Around this time, last year, I cried the hardest I could ever remember. He was gone, a life not lost, but one which had come to an end. A friend.
Today, another phone call, another funeral to be arranged, another heart cry. He’s gone, a life not lost, but one which came to and end. My grandpa.
Two stories, which tear us humans down. Maybe there’s no more to be torn down, as the story seems all too familiar.
We all know there comes a day, a day where one’s breath is their last.
As this breath is cut off, a chair is taken out, a cold stone is added. Our dinner tables seem as empty as they’ll ever be, and our grave yards appear as full as they could ever get.
Before Christmas, really?
After Christmas, really?
On Christmas, really?
Isn’t losing a loved one already enough?
My heart asks question after question, but resonances still, with that small still voice.
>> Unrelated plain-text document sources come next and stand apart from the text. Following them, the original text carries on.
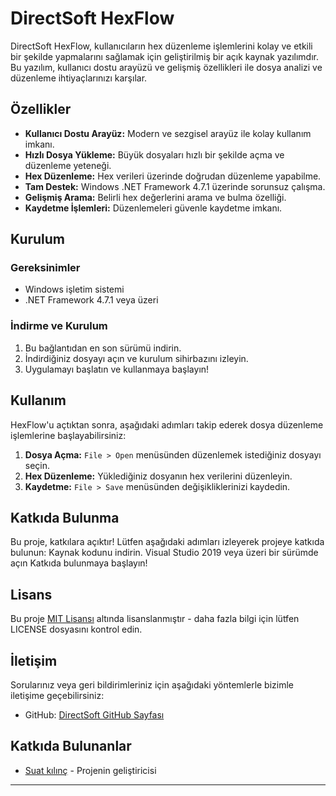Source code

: # DirectSoft HexFlow

DirectSoft HexFlow, kullanıcıların hex düzenleme işlemlerini kolay ve etkili bir şekilde yapmalarını sağlamak için geliştirilmiş bir açık kaynak yazılımdır. Bu yazılım, kullanıcı dostu arayüzü ve gelişmiş özellikleri ile dosya analizi ve düzenleme ihtiyaçlarınızı karşılar.

## Özellikler

- **Kullanıcı Dostu Arayüz:** Modern ve sezgisel arayüz ile kolay kullanım imkanı.
- **Hızlı Dosya Yükleme:** Büyük dosyaları hızlı bir şekilde açma ve düzenleme yeteneği.
- **Hex Düzenleme:** Hex verileri üzerinde doğrudan düzenleme yapabilme.
- **Tam Destek:** Windows .NET Framework 4.7.1 üzerinde sorunsuz çalışma.
- **Gelişmiş Arama:** Belirli hex değerlerini arama ve bulma özelliği.
- **Kaydetme İşlemleri:** Düzenlemeleri güvenle kaydetme imkanı.

## Kurulum

### Gereksinimler

- Windows işletim sistemi
- .NET Framework 4.7.1 veya üzeri

### İndirme ve Kurulum

1. Bu bağlantıdan en son sürümü indirin.
2. İndirdiğiniz dosyayı açın ve kurulum sihirbazını izleyin.
3. Uygulamayı başlatın ve kullanmaya başlayın!

## Kullanım

HexFlow'u açtıktan sonra, aşağıdaki adımları takip ederek dosya düzenleme işlemlerine başlayabilirsiniz:

1. **Dosya Açma:** `File > Open` menüsünden düzenlemek istediğiniz dosyayı seçin.
2. **Hex Düzenleme:** Yüklediğiniz dosyanın hex verilerini düzenleyin.
3. **Kaydetme:** `File > Save` menüsünden değişikliklerinizi kaydedin.

## Katkıda Bulunma

Bu proje, katkılara açıktır! Lütfen aşağıdaki adımları izleyerek projeye katkıda bulunun:
Kaynak kodunu indirin.
Visual Studio 2019 veya üzeri bir sürümde açın
Katkıda bulunmaya başlayın!

## Lisans

Bu proje [MIT Lisansı](LICENSE) altında lisanslanmıştır - daha fazla bilgi için lütfen LICENSE dosyasını kontrol edin.

## İletişim

Sorularınız veya geri bildirimleriniz için aşağıdaki yöntemlerle bizimle iletişime geçebilirsiniz:

- GitHub: [DirectSoft GitHub Sayfası](https://github.com/Devatrixz/directsoft-hexflow)

## Katkıda Bulunanlar

- [Suat kılınç]([link-to-your-profile](https://github.com/Devatrixz)) - Projenin geliştiricisi

---

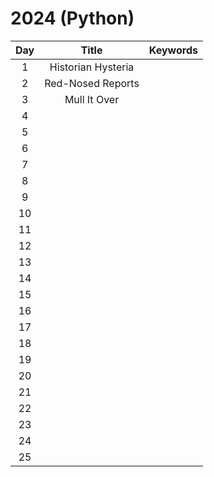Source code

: # 2024 (Python)

| Day  | Title                           | Keywords |
| :-:  | :-:                             | :-:      |
| 1    | Historian Hysteria ||
| 2    | Red-Nosed Reports ||
| 3    | Mull It Over ||
| 4    | ||
| 5    | ||
| 6    | ||
| 7    | ||
| 8    | ||
| 9    | ||
| 10   | ||
| 11   | ||
| 12   | ||
| 13   | ||
| 14   | ||
| 15   | ||
| 16   | ||
| 17   | ||
| 18   | ||
| 19   | ||
| 20   | ||
| 21   | ||
| 22   | ||
| 23   | ||
| 24   | ||
| 25   | ||
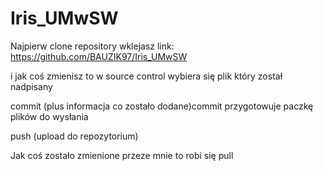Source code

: # Iris_UMwSW

Najpierw clone repository
wklejasz link: https://github.com/BAUZIK97/Iris_UMwSW

i jak coś zmienisz to w source control wybiera się plik który został nadpisany

commit (plus informacja co zostało dodane)commit przygotowuje paczkę plików do wysłania

push  (upload do repozytorium)

Jak coś zostało zmienione przeze mnie to robi się pull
Whispering “I’m still here”
“don’t be afraid”
“everything is going to be okay”
That voice I’ve heard before, though I took no notice, my faith then weak you still carried me over, to lie on solid ground.
The contrast is ironic, so much changed in just a year, the way I mourn is different, for God all seems more near.
He hasn’t changed with time, or decided to show up now, but as I proclaim this brokenness, God seems more real somehow.
Am I anguished with anger and soaking in sorrow, or am I now beginning to realize… that this world is not my home…not yet.
But now you, and you, and all of they we knew- now there await, and stand awake, in the dwelling we long to know.
Because death isn’t the end.
And it’s not theirs.
Life everlasting, life ever true, this life we’ve been given- by the cross forever new.
So take it, and keep it, and cherish what you got. Because Jesus has won the battle, cured this disease we have caught.